**Document text:**
****************************************
Under the programme, aspiring hawkers receive training, mentorship as well as financial help with the setting up of their own hawker stalls, potentially saving up to S$30,000 for renovation and equipment required to run a hawker stall.
Of the 40-odd stalls at Ci Yuan hawker centre, 15 are owned by those who have gone through the programme, said Mr Sng. And the extra fees are compulsory for these hawkers.
For the other hawkers who started their own stall on their own dime, they are not required to pay for the S$600 quality control management fee should they choose to not take up the service.
However eight stall holders have, according to the operator.
When Channel NewsAsia spoke to the hawkers, one said he was informed this week that the fees are optional and believed it to be compulsory since July when the extra fees kicked in.
Two said that they have known all along that the fees are optional, and the owners of at least four stalls said they are still unaware that they can opt out of the extra services.
To tackle the miscommunication, Mr Sng said his team will "definitely improve on this area and make sure that everything is actually addressed accordingly".
One hawker who was part of the Entrepreneurship Programme said he is happy to pay the extra fees, even though the amount is higher – at S$1,000 – for participants of the programme.
Mr Derrick Lee said he benefited from the hawker training programme when he joined the industry with zero culinary skills. He pays more than S$4,000 every month for his stall, including the quality control management fee.
He added that the S$1,000 in extra fees sounds reasonable to him.
"When I signed on the dotted line, I didn't ... thrash it out with the management and ask what every single thing is for," Mr Lee said, explaining that he was concerned about other things like the rental period and operation requirements such as how many hours he needs to be open a day.
However, he added that the engagement with hawkers on the services and fees could have been done better.
"I'm not sure whether there were any sessions where all the stallholders were individually called to the management to explain what were the procedures, what the food quality inspection was all about. So it wasn't really communicated to us," Mr Lee said.
****************************************
**Record extracts:**
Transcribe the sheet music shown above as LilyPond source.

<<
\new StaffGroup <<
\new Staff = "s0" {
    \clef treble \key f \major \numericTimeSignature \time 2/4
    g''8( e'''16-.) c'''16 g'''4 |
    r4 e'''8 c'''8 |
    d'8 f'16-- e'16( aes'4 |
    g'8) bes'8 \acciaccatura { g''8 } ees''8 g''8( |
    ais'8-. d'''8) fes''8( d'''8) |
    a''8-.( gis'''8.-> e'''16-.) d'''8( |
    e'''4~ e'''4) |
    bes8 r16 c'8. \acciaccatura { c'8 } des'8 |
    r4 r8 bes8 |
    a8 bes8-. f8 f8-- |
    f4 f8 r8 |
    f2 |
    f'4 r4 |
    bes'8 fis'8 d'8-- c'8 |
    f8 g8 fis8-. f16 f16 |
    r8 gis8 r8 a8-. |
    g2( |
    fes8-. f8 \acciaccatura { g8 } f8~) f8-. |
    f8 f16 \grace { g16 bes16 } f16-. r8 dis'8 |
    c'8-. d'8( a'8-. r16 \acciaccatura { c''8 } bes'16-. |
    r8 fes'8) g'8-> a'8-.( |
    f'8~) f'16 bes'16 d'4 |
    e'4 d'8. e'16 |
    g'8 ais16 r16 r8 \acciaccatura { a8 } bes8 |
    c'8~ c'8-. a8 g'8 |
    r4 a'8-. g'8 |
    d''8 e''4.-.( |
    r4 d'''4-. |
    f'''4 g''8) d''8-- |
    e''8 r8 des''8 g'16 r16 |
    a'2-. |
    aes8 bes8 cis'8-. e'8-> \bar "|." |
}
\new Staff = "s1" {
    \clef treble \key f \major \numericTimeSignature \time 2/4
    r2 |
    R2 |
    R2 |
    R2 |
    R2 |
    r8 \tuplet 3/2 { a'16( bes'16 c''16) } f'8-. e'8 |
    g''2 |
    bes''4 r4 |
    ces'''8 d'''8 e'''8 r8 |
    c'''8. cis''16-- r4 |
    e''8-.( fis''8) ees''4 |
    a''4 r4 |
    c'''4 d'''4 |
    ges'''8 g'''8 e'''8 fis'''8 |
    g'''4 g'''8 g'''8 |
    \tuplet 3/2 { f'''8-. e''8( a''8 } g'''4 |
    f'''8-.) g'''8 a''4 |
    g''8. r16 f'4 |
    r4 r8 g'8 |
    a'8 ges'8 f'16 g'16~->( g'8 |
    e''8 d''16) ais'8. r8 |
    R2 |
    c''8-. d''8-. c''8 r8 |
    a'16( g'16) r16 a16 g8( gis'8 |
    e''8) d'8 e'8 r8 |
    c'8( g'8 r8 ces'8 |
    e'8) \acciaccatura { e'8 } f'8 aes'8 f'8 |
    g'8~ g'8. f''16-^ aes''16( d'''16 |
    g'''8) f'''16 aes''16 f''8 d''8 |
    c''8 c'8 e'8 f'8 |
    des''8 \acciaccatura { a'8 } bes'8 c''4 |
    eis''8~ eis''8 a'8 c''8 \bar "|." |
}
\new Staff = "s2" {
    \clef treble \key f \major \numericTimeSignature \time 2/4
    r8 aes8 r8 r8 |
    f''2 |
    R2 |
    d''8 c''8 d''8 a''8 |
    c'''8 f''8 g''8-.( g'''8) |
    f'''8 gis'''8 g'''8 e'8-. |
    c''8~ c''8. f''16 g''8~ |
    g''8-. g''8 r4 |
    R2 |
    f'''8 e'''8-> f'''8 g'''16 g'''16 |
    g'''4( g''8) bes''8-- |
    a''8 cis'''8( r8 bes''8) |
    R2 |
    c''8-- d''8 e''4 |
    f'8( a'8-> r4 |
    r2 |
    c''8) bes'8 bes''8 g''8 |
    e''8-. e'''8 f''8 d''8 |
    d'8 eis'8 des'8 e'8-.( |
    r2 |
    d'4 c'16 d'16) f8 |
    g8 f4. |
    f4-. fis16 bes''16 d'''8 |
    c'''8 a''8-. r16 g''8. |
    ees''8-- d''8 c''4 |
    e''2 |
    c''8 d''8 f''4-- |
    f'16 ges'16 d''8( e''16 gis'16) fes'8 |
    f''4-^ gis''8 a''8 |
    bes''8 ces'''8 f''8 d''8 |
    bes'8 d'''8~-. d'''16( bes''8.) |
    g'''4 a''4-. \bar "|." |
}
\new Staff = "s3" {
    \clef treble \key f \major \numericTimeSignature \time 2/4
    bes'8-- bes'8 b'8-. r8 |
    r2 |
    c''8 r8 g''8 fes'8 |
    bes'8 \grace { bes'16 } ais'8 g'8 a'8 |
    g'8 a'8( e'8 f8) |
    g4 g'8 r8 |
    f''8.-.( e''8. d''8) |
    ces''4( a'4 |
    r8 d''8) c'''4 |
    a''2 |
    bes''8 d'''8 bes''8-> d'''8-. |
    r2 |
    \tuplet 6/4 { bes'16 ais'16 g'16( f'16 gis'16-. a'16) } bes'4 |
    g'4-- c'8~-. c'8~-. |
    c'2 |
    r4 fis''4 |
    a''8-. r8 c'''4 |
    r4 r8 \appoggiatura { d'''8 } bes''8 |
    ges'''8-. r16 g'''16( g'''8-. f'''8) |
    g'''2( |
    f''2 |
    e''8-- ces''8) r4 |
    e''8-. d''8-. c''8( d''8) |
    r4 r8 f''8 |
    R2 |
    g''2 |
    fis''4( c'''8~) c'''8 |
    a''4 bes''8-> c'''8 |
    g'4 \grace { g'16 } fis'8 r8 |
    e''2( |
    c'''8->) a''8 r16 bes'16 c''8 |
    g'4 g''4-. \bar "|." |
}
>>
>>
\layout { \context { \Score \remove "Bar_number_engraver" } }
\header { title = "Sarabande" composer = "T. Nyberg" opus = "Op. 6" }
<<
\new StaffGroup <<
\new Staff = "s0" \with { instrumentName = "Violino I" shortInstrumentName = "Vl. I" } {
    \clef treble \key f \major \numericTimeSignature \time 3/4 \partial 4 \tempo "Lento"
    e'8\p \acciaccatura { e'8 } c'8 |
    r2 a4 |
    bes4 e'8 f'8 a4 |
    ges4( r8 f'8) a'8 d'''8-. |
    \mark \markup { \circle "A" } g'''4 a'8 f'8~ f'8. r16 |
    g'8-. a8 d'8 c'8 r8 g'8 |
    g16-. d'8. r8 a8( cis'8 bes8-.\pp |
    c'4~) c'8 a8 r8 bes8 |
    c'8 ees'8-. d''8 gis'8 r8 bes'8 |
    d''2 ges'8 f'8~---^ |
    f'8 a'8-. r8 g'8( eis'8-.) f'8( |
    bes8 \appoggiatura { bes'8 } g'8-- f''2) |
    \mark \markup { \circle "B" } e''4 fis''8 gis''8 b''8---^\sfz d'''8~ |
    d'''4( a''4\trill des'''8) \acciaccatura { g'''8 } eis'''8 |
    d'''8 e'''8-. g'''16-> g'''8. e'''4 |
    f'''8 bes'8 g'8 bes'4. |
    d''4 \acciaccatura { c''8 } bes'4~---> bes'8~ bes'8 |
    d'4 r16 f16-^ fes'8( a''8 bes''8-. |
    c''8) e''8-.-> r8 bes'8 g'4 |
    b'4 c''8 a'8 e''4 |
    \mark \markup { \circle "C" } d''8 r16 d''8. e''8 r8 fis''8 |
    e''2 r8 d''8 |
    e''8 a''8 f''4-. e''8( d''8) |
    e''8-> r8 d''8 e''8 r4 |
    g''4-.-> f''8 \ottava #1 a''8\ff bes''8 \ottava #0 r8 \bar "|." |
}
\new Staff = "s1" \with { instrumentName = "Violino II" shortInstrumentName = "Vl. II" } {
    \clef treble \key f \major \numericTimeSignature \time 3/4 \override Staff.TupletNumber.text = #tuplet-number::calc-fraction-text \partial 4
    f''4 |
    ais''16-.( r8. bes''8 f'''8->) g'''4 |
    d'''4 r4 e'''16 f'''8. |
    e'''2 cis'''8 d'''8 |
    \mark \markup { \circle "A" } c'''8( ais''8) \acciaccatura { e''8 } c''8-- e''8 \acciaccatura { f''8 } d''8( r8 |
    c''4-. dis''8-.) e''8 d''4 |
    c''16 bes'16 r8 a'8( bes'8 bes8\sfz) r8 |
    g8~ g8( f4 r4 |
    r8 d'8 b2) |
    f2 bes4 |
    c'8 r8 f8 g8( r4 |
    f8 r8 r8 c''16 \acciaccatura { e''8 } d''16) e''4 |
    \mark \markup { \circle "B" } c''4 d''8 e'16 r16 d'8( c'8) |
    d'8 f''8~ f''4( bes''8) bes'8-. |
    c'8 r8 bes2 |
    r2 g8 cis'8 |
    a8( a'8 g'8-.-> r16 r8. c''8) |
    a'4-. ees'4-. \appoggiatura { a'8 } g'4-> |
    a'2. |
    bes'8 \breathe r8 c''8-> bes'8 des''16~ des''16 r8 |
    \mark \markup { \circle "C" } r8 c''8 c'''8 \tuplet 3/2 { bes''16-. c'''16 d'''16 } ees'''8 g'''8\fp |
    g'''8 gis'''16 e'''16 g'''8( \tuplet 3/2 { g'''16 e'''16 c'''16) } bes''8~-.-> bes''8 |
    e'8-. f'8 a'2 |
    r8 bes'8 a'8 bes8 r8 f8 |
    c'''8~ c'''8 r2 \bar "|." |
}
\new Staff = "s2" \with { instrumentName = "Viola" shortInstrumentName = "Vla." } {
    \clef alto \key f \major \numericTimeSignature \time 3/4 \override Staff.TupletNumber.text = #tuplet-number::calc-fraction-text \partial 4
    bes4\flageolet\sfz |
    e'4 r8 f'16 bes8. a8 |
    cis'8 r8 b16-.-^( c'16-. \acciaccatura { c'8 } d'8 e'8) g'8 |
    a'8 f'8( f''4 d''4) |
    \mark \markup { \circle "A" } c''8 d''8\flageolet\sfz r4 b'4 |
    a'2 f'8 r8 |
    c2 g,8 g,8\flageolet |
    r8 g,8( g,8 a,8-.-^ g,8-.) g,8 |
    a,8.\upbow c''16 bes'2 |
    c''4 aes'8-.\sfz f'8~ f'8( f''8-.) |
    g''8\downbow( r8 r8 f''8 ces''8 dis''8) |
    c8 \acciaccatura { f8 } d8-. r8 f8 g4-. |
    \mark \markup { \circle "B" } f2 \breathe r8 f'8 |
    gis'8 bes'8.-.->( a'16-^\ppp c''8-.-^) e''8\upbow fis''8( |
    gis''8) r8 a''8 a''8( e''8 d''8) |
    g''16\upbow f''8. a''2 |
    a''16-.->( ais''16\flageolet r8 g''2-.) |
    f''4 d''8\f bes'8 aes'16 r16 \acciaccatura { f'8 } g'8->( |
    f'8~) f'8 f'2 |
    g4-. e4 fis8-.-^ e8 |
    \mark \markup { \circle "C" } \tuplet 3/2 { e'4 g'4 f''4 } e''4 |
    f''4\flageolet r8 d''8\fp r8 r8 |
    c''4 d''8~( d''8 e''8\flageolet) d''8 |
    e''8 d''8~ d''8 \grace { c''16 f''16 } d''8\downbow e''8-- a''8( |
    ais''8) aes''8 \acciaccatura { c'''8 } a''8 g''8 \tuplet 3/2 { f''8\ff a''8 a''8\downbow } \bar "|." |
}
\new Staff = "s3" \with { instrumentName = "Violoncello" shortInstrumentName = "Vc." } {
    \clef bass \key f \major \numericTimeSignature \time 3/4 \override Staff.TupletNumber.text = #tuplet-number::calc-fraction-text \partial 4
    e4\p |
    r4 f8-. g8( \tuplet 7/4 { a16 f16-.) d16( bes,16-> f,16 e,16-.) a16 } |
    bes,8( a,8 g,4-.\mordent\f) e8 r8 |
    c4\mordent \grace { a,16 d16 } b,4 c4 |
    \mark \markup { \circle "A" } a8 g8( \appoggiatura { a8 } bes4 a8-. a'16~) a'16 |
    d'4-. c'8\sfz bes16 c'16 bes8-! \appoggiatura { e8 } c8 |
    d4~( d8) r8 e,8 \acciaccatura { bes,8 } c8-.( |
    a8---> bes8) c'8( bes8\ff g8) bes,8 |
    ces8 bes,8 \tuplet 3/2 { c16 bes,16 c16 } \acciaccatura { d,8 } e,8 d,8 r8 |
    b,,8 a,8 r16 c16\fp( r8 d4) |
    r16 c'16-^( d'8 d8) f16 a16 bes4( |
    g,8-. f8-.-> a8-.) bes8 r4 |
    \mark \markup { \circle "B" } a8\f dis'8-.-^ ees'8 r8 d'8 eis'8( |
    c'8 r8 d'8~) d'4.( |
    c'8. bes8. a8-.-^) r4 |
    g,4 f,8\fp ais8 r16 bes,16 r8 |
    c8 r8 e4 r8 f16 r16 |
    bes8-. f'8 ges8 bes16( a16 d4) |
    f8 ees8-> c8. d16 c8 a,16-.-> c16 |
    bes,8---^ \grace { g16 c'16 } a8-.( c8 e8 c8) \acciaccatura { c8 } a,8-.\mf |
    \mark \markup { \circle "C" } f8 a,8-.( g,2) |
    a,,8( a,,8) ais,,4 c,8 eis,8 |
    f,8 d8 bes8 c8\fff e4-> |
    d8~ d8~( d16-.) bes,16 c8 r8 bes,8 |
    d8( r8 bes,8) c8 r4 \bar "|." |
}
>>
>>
****************************************
**What you will do:**
1. Translate this sentence from the hawker centre article into Spanish: "He added that the S$1,000 in extra fees sounds reasonable to him."
2. Quote the hawker centre article word for word, from "Two said that" to "reasonable to him.".
The data has no connection to the hawker centre article.

**Written responses:**
1. Añadió que los S$1.000 en tarifas adicionales le parecen razonables.

2.
Two said that they have known all along that the fees are optional, and the owners of at least four stalls said they are still unaware that they can opt out of the extra services.
To tackle the miscommunication, Mr Sng said his team will "definitely improve on this area and make sure that everything is actually addressed accordingly".
One hawker who was part of the Entrepreneurship Programme said he is happy to pay the extra fees, even though the amount is higher – at S$1,000 – for participants of the programme.
Mr Derrick Lee said he benefited from the hawker training programme when he joined the industry with zero culinary skills. He pays more than S$4,000 every month for his stall, including the quality control management fee.
He added that the S$1,000 in extra fees sounds reasonable to him.